# Data items
....

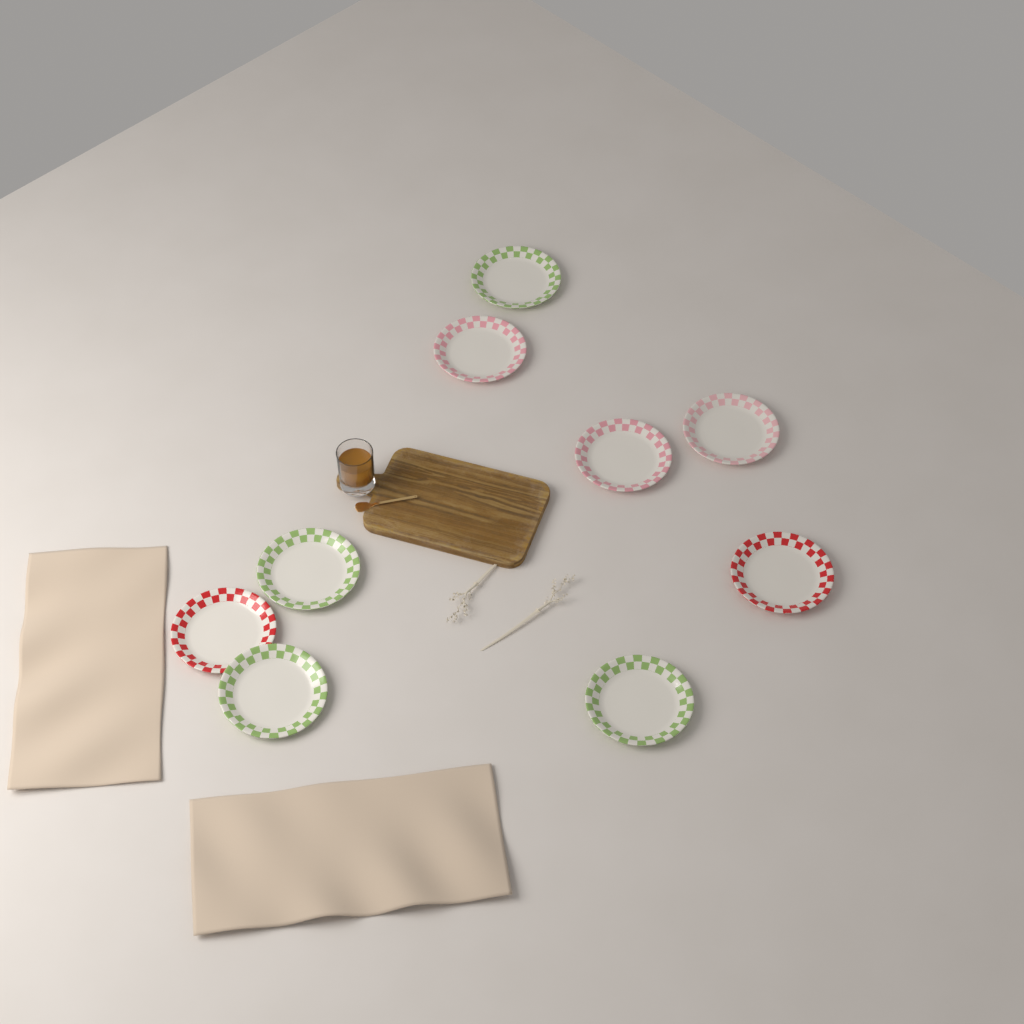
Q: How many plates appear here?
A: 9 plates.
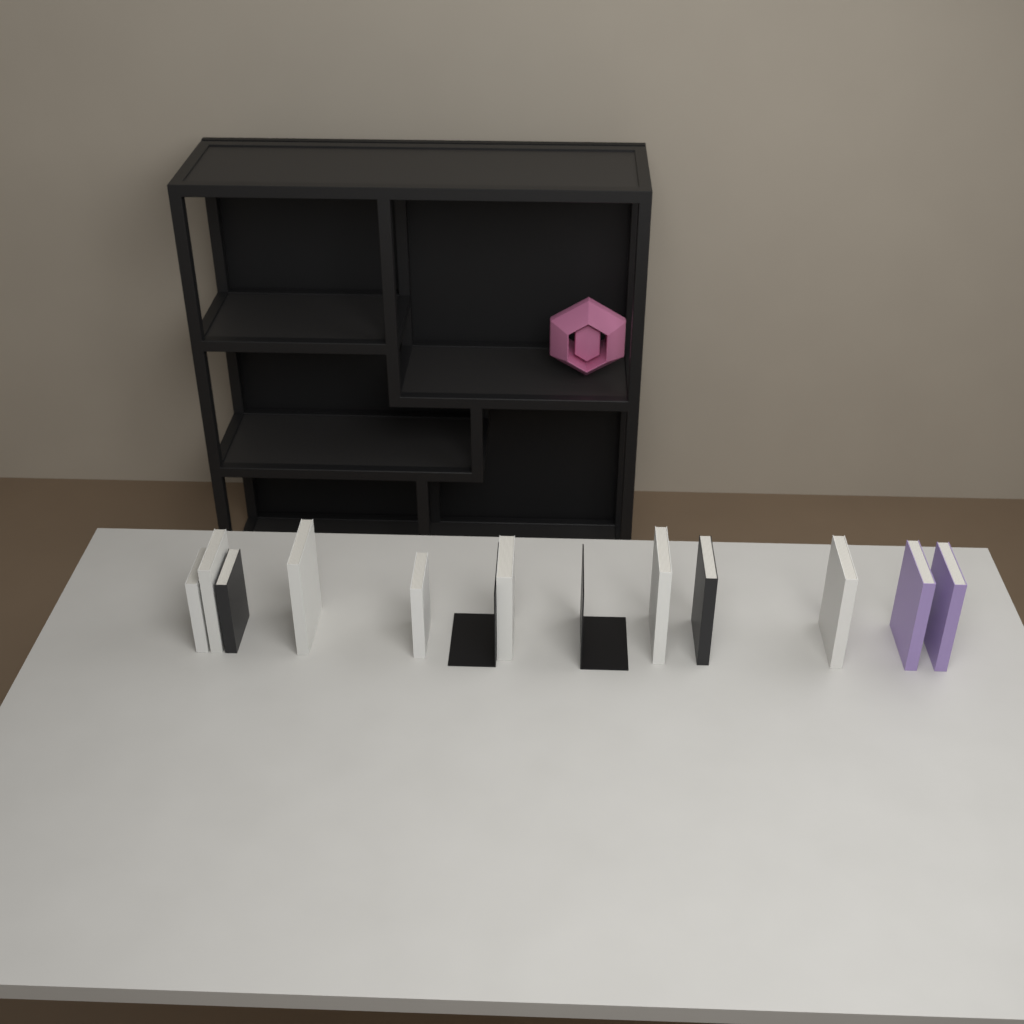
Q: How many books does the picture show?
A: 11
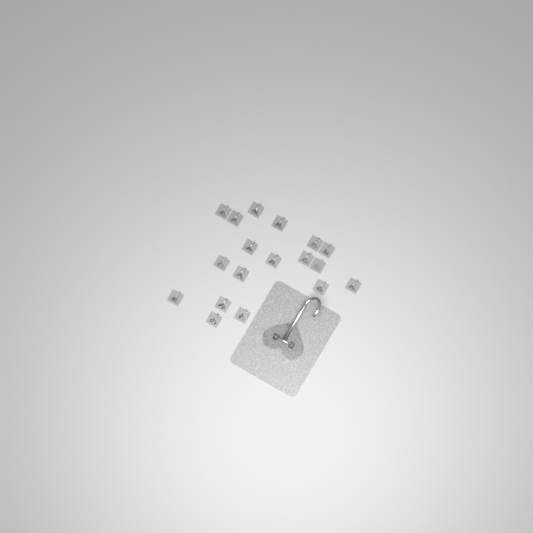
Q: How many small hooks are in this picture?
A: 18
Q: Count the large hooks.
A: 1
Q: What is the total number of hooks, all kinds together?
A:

....

# DIRECTION
Copy out the text of every record above word for word, leaving the pictures out.

# COMPLETED EXERCISE
Q: How many plates appear here?
A: 9 plates.
Q: How many books does the picture show?
A: 11
Q: How many small hooks are in this picture?
A: 18
Q: Count the large hooks.
A: 1
Q: What is the total number of hooks, all kinds together?
A:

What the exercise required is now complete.